Immediately following KM’s death, HM received the Property by right of survivorship and then sold it for $476,000. HM took this money for herself and did not work it through the Will. The other estate assets outside of the Property were not enough to satisfy the bequests in the Will.

The beneficiaries of KM’s estate sued HM. The Court of Appeal reviewed the law on transfers of property between parents and adult children and found that a presumption of resulting trust arose when KM transferred the Property to herself and HM as joint tenants. A resulting trust “arises when title to property is in one party’s name but that party, because he or she is a fiduciary or gave no value for the property, is under an obligation to return it to the original title owner.” In this case, there was a presumption that, on KM’s death, HM held title to the Property in trust for KM’s estate. The onus was then on HM to rebut the presumption and show that the transfer of the Property was intended to be a gift to her.
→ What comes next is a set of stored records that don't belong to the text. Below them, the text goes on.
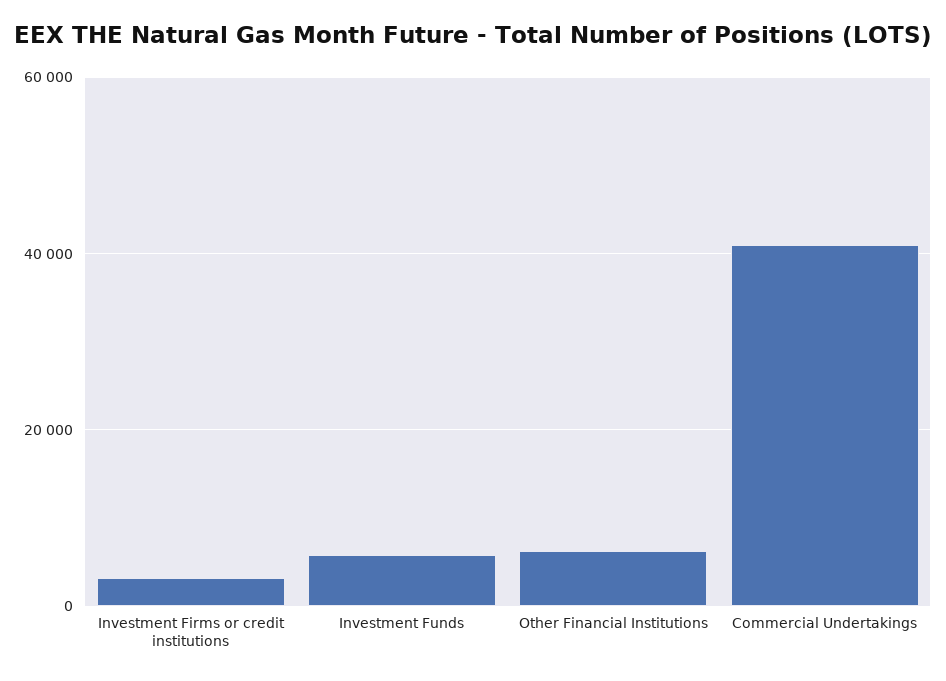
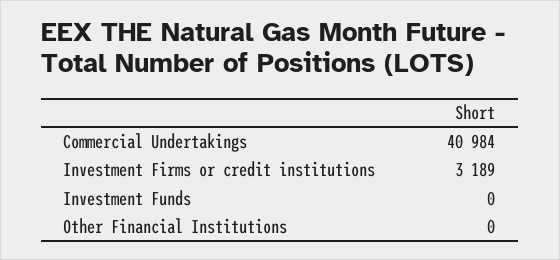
  {
    "Investment Firms or credit institutions": 3189,
-   "Investment Funds": 6000,
+   "Investment Funds": 0,
-   "Other Financial Institutions": 6000,
+   "Other Financial Institutions": 0,
    "Commercial Undertakings": 40984
  }

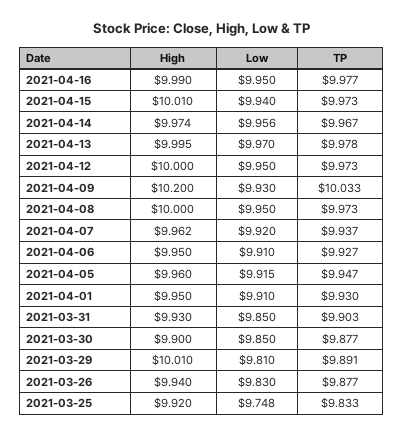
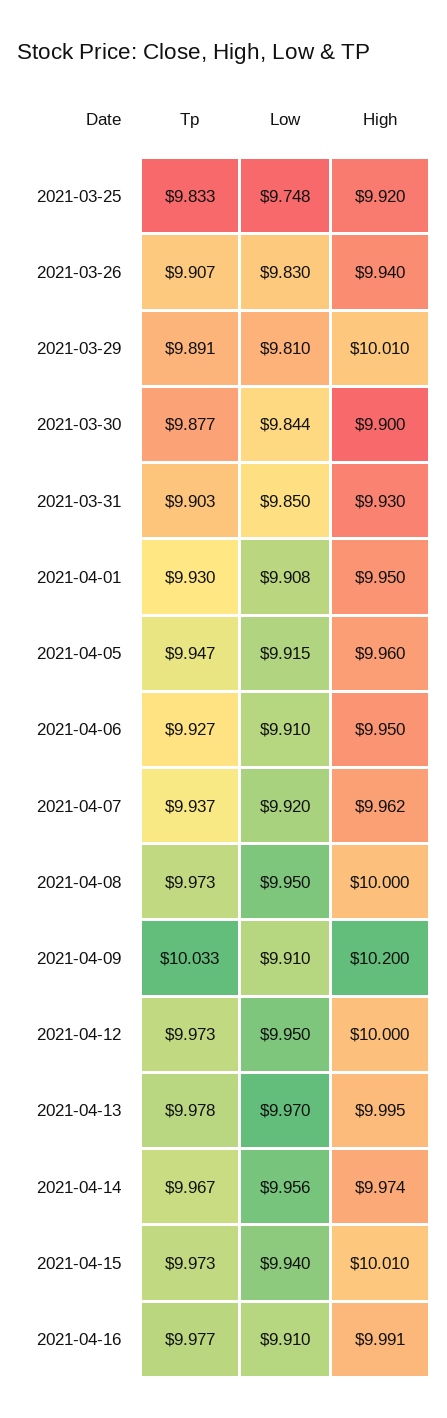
  {
    "High": {
-     "2021-04-16": 9.99,
+     "2021-04-16": 9.991,
      "2021-04-15": 10.01,
      "2021-04-14": 9.974,
      "2021-04-13": 9.995,
      "2021-04-12": 10,
      "2021-04-09": 10.2,
      "2021-04-08": 10,
      "2021-04-07": 9.962,
      "2021-04-06": 9.95,
      "2021-04-05": 9.96,
      "2021-04-01": 9.95,
      "2021-03-31": 9.93,
      "2021-03-30": 9.9,
      "2021-03-29": 10.01,
      "2021-03-26": 9.94,
      "2021-03-25": 9.92
    },
    "Low": {
-     "2021-04-16": 9.95,
+     "2021-04-16": 9.91,
      "2021-04-15": 9.94,
      "2021-04-14": 9.956,
      "2021-04-13": 9.97,
      "2021-04-12": 9.95,
-     "2021-04-09": 9.93,
+     "2021-04-09": 9.91,
      "2021-04-08": 9.95,
      "2021-04-07": 9.92,
      "2021-04-06": 9.91,
      "2021-04-05": 9.915,
-     "2021-04-01": 9.91,
+     "2021-04-01": 9.908,
      "2021-03-31": 9.85,
-     "2021-03-30": 9.85,
+     "2021-03-30": 9.844,
      "2021-03-29": 9.81,
      "2021-03-26": 9.83,
      "2021-03-25": 9.748
    },
    "TP": {
      "2021-04-16": 9.977,
      "2021-04-15": 9.973,
      "2021-04-14": 9.967,
      "2021-04-13": 9.978,
      "2021-04-12": 9.973,
      "2021-04-09": 10.033,
      "2021-04-08": 9.973,
      "2021-04-07": 9.937,
      "2021-04-06": 9.927,
      "2021-04-05": 9.947,
      "2021-04-01": 9.93,
      "2021-03-31": 9.903,
      "2021-03-30": 9.877,
      "2021-03-29": 9.891,
-     "2021-03-26": 9.877,
+     "2021-03-26": 9.907,
      "2021-03-25": 9.833
    }
  }

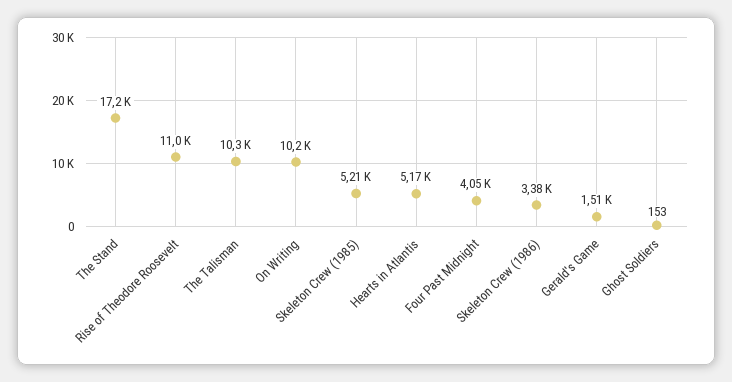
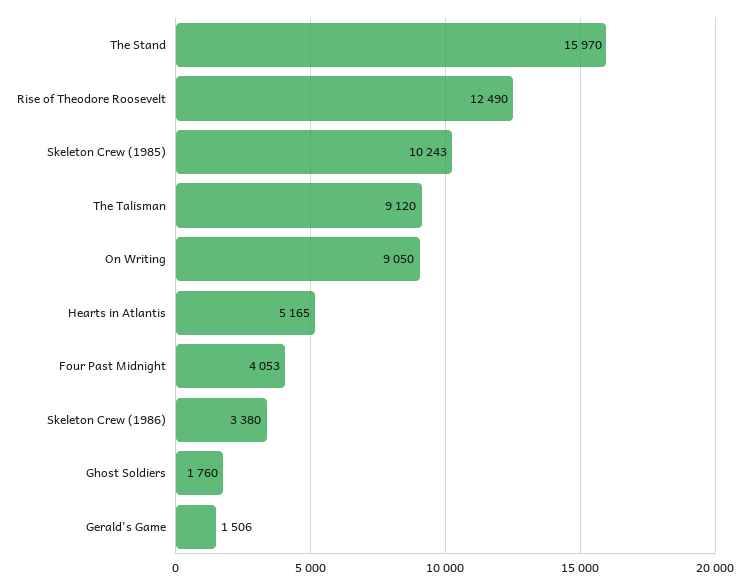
  {
-   "The Stand": 17200,
+   "The Stand": 15970,
-   "Rise of Theodore Roosevelt": 11000,
+   "Rise of Theodore Roosevelt": 12490,
-   "The Talisman": 10300,
+   "The Talisman": 9120,
-   "On Writing": 10200,
+   "On Writing": 9050,
-   "Skeleton Crew (1985)": 5210,
+   "Skeleton Crew (1985)": 10243,
    "Hearts in Atlantis": 5165,
    "Four Past Midnight": 4053,
    "Skeleton Crew (1986)": 3380,
    "Gerald's Game": 1506,
-   "Ghost Soldiers": 153
+   "Ghost Soldiers": 1760
  }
The Court found that HM had not rebutted the presumption, as all the evidence showed that KM’s intention in transferring the Property into joint names was that it remain a part of her estate to fund the bequests in her Will.

The Mroz case demonstrates the problems that can arise when assets are placed into joint ownership between parents and children. The desire to simplify the administration of the estate and avoid probate tax can result in the estate being tied up in lengthy litigation if the child claims that the property was intended to be a gift to them and not to form part of the estate. Such transfers should be documented carefully to show what the transferor’s true intentions are, and a lawyer should always be consulted.